MATERIAL SUPPLIED =

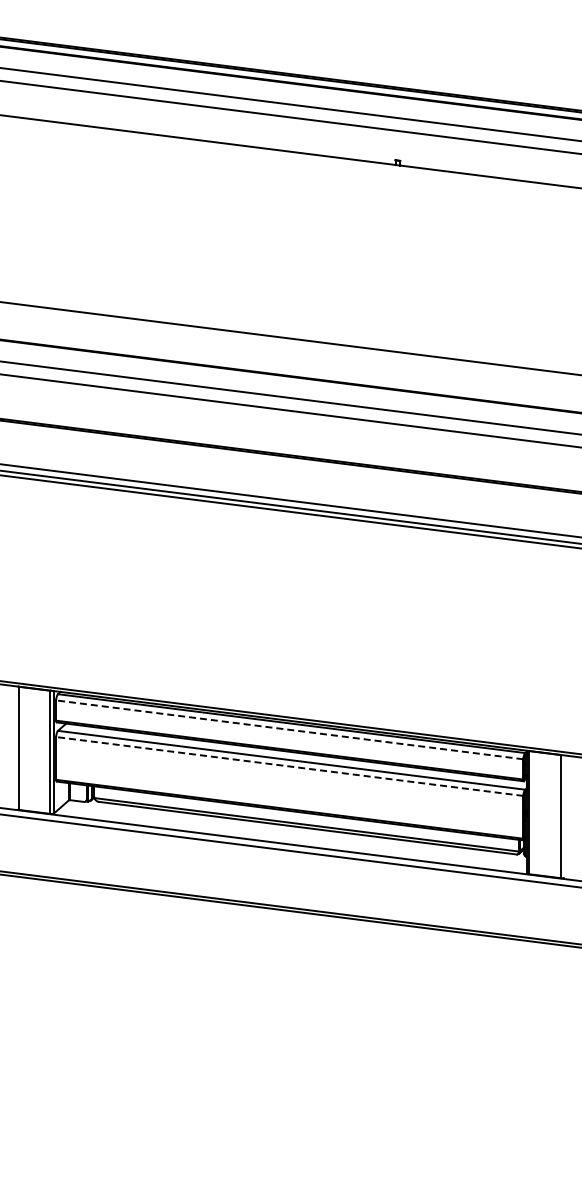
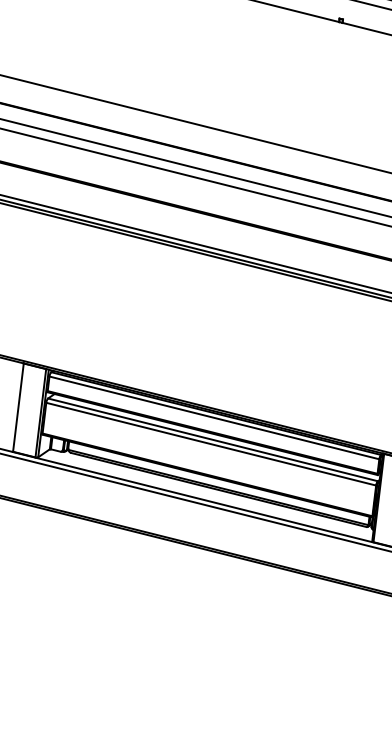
line: (289, 729) -> (214, 417), dashed -> solid
line: (289, 766) -> (211, 444), dashed -> solid

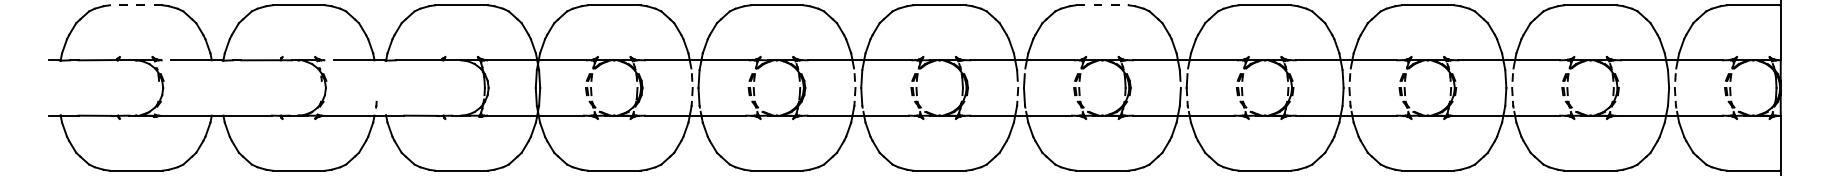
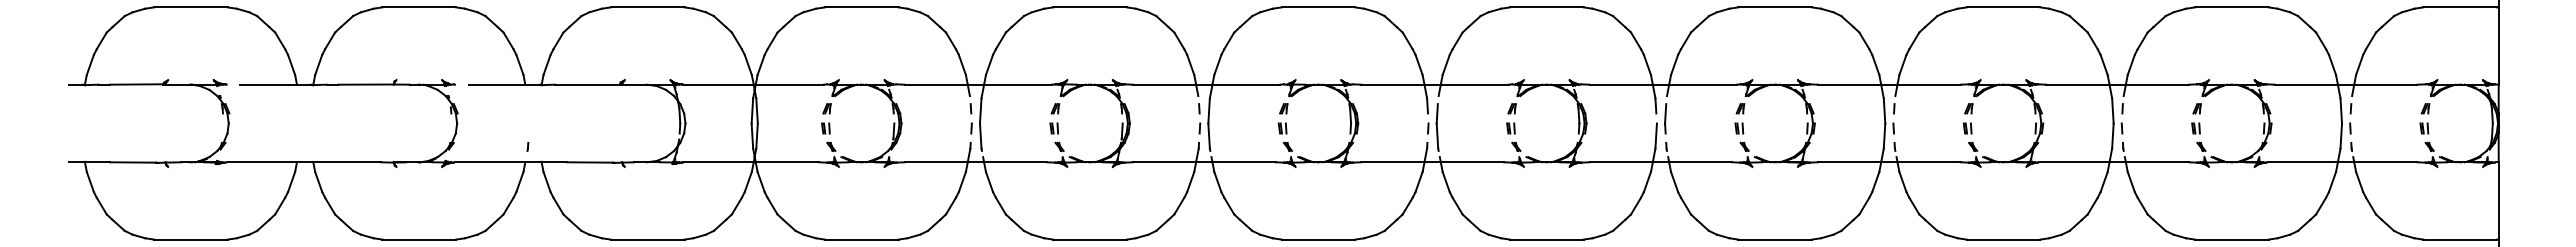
line: (135, 5) -> (190, 7), dashed -> solid
line: (1102, 5) -> (1546, 7), dashed -> solid

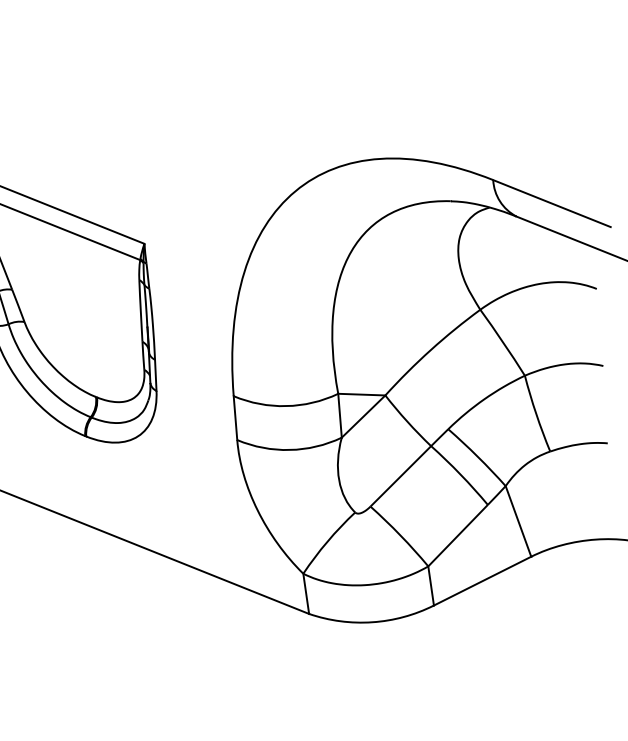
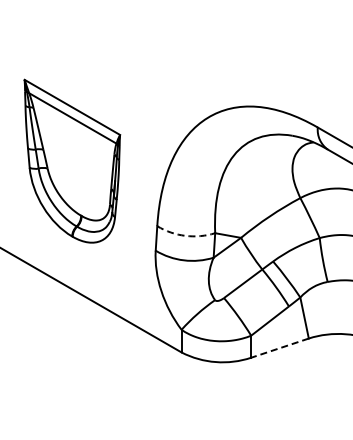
arc: (286, 405) -> (185, 235), solid -> dashed
line: (481, 581) -> (279, 348), solid -> dashed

YOUR GOAL = Set down the entries again without change. Leave the pictures out.

PROBLEM SOLUTION =
line: (289, 729) -> (214, 417), dashed -> solid
line: (289, 766) -> (211, 444), dashed -> solid

line: (135, 5) -> (190, 7), dashed -> solid
line: (1102, 5) -> (1546, 7), dashed -> solid

arc: (286, 405) -> (185, 235), solid -> dashed
line: (481, 581) -> (279, 348), solid -> dashed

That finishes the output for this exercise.